Commodification and Comparison

I’m also studying the Holocaust in a Religious Studies class, and I was struck by the similarities between how slaves (during the slave trade) and European Jews (during the Holocaust) were treated. Don’t get me wrong – the slave trade and the Holocaust took place in two very different historical time periods and under very different circumstances. Reading Smallwood’s paper on the idea of “commodified freedom” made me contemplate the commodification of the Jews during the Holocaust. Prior to the outright extermination activities, the Nazis forced many Jews to wear a yellow star of David on their outer clothing, a symbol of their Jewish heritage. Similarly, Africans in the slave trade were easily identifiable by their different skin color, their language, and their customs. During the years of the Holocaust, Jews who entered into concentration camps (in particular, the labor camps) were tattooed with a series of letters and numbers by which to be identified during their time in the camp. Slaves were priced, bought, and branded, existing (similar to the Jews) only as numbers in a system. Just as the Jews were separated between who should die and who could serve Nazi Germany’s greater good, slaves were processed, divided, and categorized by who could best serve a master. People were broken down into who should work and live, and who should work and die. It is interesting to see the “process” behind the dehumanization of the slaves and the Jews, as well as how one could go about rationalizing such barbarity with religion or logic.

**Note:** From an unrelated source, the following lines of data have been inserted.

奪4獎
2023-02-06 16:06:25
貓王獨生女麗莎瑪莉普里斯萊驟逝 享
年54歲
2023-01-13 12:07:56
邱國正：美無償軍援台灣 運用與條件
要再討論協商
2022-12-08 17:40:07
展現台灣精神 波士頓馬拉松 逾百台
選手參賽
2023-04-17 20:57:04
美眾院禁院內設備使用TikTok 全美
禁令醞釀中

A question arose while reading the Smallwood paper: did white slaveholders, particularly those in the South, truly believe slaves were lesser men in the intellectual, spiritual, and cultural sense, or was that reasoning just an excuse to profit from the free labor of someone else? How could one human being rationalize the horrible, degrading treatment of other human beings?

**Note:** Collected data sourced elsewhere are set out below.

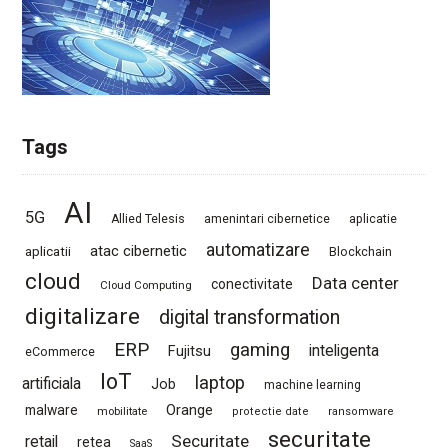
Tags
AI
5G
Allied Telesis
amenintari cibernetice
aplicatie
automatizare
atac cibernetic
aplicatii
Blockchain
cloud
Data center
conectivitate
Cloud Computing
digitalizare
digital transformation
ERP
gaming
Fujitsu
inteligenta
eCommerce
IoT
laptop
artificiala
Job
machine learning
Orange
malware
mobilitate
protectie date
ransomware
securitate
Securitate
retail
retea
SaaS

In lecture, we discussed the question of which came first, slavery or race? The idea of race might have been a modern one with regard to slaves, but Hitler also utilized the issue of “race” when describing the number of Jews who lived within German jurisdiction. Over time, Hitler legally restricted the civil rights of the Jews until they had none – for few reasons other than the fact that he believed they were a lesser race of people who did not deserve to live. Just as the Jews were attacked and persecuted for little reasoning other than the fact that they were Jewish, so African-Americans were limited politically, socially, and economically by the prejudices of the Jim Crow legal system.